Polizeigewalt vor Gericht:Dreistündige Tortur

Die Staatsanwaltschaft wollte die Angelegenheit mit einem Strafbefehl beenden. Doch der Richter verweigerte die Unterschrift. Nun muss sich ein Polizeibeamter in Rosenheim wegen Körperverletzung verantworten.

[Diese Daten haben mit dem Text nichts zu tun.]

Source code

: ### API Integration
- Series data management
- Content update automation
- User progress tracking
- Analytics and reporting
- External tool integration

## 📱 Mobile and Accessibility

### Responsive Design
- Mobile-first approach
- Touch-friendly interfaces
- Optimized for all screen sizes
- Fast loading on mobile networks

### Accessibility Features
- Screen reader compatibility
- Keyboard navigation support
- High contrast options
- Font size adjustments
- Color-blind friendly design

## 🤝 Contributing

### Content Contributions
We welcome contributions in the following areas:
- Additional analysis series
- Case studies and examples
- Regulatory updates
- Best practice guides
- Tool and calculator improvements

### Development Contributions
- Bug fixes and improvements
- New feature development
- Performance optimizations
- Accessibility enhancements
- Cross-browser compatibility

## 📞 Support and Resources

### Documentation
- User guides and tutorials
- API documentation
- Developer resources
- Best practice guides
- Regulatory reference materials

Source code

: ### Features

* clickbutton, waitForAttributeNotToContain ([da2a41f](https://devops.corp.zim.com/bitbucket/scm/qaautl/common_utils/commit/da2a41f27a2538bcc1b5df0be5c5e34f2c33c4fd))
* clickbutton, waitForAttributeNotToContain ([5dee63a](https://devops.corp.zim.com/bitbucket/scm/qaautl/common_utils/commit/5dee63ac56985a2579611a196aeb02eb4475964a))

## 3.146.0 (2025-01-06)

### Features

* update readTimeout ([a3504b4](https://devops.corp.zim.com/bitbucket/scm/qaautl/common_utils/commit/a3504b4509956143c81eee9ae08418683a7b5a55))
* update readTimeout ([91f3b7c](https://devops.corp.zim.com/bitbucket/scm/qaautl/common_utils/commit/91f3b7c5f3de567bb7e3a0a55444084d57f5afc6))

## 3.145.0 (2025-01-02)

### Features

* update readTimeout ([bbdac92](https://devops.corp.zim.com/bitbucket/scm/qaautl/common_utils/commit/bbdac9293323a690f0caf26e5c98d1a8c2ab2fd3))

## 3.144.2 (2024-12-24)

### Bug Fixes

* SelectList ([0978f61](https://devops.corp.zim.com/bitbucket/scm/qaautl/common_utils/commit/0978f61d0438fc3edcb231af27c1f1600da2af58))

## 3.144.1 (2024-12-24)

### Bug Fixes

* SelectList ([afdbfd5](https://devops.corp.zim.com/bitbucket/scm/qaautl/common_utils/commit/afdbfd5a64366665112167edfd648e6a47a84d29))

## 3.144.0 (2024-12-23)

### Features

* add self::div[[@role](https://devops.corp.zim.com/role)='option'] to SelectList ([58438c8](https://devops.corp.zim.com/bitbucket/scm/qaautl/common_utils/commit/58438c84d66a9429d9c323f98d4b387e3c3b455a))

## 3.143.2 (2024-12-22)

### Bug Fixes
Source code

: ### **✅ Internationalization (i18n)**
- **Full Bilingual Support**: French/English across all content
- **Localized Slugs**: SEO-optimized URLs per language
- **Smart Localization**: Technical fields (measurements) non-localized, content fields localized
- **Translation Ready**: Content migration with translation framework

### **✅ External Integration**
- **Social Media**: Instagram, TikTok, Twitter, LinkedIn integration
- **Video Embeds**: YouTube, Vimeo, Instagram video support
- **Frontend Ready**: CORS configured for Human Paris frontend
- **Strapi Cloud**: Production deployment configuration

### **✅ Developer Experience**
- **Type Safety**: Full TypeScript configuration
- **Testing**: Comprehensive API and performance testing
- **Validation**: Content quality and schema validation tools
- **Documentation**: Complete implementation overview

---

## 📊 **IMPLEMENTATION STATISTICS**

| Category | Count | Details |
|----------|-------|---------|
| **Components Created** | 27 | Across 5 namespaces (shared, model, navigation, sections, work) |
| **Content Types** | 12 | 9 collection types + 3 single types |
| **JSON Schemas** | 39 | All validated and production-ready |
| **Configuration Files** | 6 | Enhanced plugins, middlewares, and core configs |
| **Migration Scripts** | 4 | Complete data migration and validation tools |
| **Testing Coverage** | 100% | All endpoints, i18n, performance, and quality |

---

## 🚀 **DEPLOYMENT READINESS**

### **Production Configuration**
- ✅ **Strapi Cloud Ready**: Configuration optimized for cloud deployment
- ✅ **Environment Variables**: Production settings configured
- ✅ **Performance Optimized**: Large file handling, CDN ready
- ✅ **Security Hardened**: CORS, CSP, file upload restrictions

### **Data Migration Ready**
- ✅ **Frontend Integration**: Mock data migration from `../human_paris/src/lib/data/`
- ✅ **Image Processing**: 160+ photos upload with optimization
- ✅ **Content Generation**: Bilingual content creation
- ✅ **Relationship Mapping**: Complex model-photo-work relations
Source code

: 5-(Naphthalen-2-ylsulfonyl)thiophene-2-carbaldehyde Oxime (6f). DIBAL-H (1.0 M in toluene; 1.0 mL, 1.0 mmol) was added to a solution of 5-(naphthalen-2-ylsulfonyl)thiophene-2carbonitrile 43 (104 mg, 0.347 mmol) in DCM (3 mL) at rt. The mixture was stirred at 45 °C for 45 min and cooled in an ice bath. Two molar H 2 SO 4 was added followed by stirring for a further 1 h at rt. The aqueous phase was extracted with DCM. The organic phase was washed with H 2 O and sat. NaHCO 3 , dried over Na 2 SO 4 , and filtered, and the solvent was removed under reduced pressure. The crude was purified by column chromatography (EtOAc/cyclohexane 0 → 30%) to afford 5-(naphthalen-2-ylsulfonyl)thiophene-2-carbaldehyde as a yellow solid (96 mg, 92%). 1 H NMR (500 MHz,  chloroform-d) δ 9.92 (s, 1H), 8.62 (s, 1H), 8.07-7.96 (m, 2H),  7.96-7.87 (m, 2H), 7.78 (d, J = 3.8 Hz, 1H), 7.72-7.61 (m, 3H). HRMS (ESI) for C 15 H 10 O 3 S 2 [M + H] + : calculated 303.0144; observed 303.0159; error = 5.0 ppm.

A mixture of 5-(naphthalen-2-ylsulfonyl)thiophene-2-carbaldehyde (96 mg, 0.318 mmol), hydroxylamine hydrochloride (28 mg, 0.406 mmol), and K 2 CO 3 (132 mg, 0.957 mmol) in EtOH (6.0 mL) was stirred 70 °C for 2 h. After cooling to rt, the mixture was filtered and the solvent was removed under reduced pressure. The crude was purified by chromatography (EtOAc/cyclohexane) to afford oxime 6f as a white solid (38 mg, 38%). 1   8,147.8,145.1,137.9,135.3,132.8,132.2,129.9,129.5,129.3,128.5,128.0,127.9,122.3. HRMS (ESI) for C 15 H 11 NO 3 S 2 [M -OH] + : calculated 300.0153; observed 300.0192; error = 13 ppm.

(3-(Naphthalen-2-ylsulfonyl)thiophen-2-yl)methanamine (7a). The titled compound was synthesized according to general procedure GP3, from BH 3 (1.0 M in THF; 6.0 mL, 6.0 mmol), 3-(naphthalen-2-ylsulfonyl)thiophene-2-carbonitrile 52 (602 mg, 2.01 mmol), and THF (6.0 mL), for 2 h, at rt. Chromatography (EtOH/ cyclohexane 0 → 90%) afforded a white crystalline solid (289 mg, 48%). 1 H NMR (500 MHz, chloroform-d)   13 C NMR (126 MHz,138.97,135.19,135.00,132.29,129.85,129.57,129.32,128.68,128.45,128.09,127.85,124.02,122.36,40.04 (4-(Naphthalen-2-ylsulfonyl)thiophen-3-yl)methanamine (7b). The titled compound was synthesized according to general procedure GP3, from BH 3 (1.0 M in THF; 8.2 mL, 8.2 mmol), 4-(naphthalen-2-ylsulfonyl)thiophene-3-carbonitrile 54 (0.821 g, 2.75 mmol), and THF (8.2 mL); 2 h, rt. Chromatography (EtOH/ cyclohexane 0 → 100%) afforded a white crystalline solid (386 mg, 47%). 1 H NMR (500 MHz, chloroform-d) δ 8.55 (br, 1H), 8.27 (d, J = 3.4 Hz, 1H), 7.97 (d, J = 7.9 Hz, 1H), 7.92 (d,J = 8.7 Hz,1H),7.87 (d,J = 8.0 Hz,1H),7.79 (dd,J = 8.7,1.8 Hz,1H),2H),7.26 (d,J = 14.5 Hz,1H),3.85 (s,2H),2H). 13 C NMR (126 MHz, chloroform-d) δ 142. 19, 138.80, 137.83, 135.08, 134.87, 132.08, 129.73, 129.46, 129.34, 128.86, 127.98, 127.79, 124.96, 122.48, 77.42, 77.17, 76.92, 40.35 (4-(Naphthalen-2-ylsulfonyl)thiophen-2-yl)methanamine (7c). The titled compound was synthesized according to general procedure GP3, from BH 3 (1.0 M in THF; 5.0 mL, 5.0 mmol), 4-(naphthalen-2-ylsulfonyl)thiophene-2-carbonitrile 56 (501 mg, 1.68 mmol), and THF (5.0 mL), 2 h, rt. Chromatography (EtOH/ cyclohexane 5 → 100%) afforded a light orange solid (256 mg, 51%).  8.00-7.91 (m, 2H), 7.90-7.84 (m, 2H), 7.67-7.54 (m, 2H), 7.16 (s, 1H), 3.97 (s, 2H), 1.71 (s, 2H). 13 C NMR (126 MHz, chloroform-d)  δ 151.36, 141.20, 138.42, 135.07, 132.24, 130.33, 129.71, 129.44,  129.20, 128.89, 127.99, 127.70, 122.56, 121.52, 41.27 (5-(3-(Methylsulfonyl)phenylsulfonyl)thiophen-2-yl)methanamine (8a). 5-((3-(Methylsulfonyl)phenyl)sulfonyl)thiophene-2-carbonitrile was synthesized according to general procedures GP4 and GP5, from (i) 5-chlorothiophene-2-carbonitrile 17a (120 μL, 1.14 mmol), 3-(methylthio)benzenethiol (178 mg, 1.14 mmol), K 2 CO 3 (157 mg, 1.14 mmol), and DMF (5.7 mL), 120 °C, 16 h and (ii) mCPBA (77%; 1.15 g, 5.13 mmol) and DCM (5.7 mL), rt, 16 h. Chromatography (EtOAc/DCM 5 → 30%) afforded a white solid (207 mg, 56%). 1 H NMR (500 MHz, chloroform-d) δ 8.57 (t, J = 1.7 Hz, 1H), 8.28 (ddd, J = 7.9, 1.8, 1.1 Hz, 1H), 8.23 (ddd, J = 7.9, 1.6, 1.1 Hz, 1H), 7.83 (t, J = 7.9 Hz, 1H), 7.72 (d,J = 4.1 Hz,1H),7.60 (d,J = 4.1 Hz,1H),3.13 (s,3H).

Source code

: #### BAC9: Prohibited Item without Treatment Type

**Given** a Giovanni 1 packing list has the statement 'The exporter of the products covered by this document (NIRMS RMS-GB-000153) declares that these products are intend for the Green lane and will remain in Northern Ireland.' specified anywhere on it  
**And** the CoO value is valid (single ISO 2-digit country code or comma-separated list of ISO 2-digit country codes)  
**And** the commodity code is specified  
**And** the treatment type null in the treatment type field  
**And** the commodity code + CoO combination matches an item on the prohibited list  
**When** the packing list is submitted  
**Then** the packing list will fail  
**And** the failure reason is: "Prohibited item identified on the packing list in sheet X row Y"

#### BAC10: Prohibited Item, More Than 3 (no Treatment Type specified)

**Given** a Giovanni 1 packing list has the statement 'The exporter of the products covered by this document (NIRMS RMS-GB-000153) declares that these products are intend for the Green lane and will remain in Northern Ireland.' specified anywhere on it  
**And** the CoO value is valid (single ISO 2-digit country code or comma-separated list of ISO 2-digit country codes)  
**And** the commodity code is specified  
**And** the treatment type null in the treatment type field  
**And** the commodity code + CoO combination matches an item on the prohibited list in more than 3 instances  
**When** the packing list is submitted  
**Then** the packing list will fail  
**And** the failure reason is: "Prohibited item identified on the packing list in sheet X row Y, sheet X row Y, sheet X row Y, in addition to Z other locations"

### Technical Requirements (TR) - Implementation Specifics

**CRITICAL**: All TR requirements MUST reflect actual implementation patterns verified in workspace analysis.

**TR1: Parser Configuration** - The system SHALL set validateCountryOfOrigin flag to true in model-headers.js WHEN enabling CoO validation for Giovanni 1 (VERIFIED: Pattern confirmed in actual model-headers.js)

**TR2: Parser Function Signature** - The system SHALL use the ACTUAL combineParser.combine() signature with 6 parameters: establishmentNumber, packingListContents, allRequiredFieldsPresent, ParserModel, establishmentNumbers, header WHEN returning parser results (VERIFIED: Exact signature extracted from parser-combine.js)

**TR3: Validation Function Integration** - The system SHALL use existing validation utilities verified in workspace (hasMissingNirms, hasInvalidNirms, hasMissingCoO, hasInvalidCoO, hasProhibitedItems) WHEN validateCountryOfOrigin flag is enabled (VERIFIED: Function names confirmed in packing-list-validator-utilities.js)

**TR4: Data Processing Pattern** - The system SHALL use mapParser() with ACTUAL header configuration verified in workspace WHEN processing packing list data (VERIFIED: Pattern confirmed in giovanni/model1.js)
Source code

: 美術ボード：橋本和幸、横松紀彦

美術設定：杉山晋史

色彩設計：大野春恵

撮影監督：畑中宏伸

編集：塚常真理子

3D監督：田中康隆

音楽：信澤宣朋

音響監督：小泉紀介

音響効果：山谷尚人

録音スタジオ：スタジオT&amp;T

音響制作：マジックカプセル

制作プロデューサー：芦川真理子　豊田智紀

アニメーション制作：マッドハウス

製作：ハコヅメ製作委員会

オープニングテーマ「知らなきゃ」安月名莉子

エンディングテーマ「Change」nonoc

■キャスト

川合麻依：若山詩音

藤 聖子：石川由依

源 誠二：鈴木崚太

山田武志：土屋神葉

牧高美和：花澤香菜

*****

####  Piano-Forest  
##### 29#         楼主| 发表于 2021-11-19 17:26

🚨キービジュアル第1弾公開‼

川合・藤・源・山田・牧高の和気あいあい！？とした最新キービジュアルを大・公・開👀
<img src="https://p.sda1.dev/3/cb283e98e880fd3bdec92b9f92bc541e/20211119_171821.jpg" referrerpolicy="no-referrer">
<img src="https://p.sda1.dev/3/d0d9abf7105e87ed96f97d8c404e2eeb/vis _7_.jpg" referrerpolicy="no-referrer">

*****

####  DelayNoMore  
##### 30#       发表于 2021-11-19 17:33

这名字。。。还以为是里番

Von Heiner Effern, Rosenheim

Richter Christian Baier hält zur Verdeutlichung ein Foto aus der Akte in den Saal, als der Zeuge Werner B. von seinem Leid in den ersten Stunden des Jahres 2013 erzählt hat. Der Computer-Fachmann sieht darauf aus, als ob er in eine Kneipenschlägerei englischer Fußballfans geraten wäre. Über dem Auge hat er einen blutigen Cut, das Gesicht ist verschwollen, voller Kratzer und Schürfwunden. Doch Werner B. geriet in der Silvesternacht nicht zwischen die Fäuste britischer Hooligans, er wurde von deutschen Polizeibeamten in der oberbayerischen Stadt Wasserburg festgenommen. Einer der Beamten sitzt nun auf der Anklagebank im Saal 21 des Amtsgerichts Rosenheim. Martin S., 35, wird vorsätzliche Körperverletzung im Amt vorgeworfen.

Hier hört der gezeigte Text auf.